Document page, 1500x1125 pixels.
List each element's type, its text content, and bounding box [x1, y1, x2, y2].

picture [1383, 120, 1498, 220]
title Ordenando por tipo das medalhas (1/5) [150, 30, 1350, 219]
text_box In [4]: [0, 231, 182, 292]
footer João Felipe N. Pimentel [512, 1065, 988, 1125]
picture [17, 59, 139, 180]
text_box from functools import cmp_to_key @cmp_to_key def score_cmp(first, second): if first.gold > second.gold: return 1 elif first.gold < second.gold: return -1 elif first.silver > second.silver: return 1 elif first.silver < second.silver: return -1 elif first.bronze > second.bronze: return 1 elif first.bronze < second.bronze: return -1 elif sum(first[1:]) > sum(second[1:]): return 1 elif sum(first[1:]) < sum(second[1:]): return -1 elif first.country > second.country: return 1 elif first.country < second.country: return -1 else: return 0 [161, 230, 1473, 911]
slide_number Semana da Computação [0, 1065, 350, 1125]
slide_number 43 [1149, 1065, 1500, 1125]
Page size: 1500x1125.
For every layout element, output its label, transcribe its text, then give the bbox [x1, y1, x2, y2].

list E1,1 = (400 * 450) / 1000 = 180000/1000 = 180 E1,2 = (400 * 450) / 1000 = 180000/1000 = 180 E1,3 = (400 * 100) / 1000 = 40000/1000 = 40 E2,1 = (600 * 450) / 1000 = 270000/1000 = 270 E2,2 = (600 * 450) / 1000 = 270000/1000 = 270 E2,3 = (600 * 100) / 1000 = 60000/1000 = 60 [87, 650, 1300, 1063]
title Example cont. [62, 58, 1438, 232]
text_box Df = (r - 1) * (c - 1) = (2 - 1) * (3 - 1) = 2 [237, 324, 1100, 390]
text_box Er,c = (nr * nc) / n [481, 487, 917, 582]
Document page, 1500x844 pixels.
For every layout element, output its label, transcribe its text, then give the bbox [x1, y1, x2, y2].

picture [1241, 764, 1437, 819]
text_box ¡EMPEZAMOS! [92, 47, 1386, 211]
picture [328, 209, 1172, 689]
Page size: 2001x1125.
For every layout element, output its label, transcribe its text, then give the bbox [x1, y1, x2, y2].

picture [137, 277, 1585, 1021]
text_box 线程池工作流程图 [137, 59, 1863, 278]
#####
- _Your instructions_: The lines above, from the start of the records through the one containing "Page size: 1500x1125.", are to be printed exactly, and nothing else is to be included.

- _Output_:
Document page, 1500x1125 pixels.
List each element's type, its text content, and bounding box [x1, y1, x2, y2].

picture [1383, 120, 1498, 220]
title Ordenando por tipo das medalhas (1/5) [150, 30, 1350, 219]
text_box In [4]: [0, 231, 182, 292]
footer João Felipe N. Pimentel [512, 1065, 988, 1125]
picture [17, 59, 139, 180]
text_box from functools import cmp_to_key @cmp_to_key def score_cmp(first, second): if first.gold > second.gold: return 1 elif first.gold < second.gold: return -1 elif first.silver > second.silver: return 1 elif first.silver < second.silver: return -1 elif first.bronze > second.bronze: return 1 elif first.bronze < second.bronze: return -1 elif sum(first[1:]) > sum(second[1:]): return 1 elif sum(first[1:]) < sum(second[1:]): return -1 elif first.country > second.country: return 1 elif first.country < second.country: return -1 else: return 0 [161, 230, 1473, 911]
slide_number Semana da Computação [0, 1065, 350, 1125]
slide_number 43 [1149, 1065, 1500, 1125]
Page size: 1500x1125.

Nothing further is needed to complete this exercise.